WORK TO COMPLETE:
Go through the listing below and output exactly the line with "Files over 3MB may be slow to open. For best", the line with "the order and more", and each line between; omit the rest.

RECORDS FOR THIS EXERCISE:
==*==
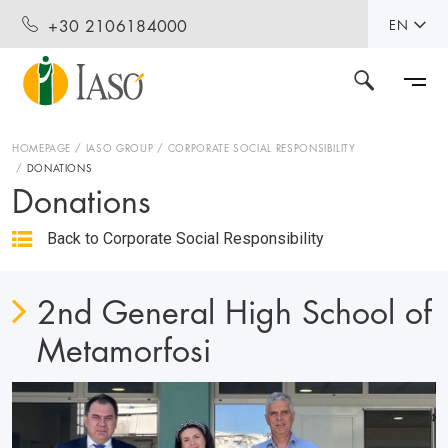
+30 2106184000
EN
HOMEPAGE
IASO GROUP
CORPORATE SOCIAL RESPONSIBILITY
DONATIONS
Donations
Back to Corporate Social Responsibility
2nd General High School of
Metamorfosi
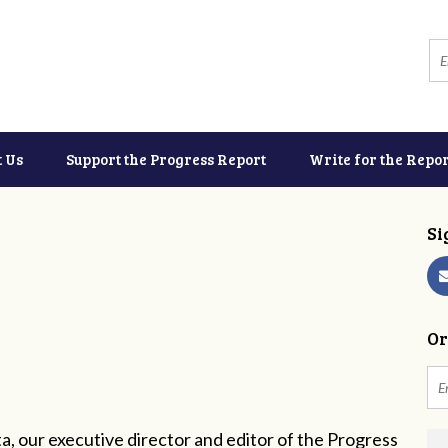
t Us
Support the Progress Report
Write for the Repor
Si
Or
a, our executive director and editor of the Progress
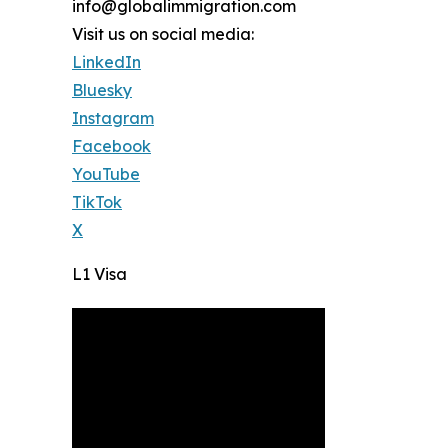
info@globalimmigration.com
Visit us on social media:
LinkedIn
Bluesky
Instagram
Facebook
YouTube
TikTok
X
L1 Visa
==*==
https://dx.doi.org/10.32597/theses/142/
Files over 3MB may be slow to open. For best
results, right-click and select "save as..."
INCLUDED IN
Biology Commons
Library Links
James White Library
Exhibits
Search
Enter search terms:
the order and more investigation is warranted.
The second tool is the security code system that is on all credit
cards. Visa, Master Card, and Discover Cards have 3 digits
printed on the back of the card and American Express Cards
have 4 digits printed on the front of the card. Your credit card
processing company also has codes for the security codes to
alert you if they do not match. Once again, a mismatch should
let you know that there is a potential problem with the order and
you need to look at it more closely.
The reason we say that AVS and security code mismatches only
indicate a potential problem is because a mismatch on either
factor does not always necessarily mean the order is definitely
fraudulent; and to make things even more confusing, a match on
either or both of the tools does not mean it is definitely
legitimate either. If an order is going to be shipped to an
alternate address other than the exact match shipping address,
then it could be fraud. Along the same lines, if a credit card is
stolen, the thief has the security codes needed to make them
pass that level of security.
==*==
YOUR SOLUTION:
Files over 3MB may be slow to open. For best
results, right-click and select "save as..."
INCLUDED IN
Biology Commons
Library Links
James White Library
Exhibits
Search
Enter search terms:
the order and more investigation is warranted.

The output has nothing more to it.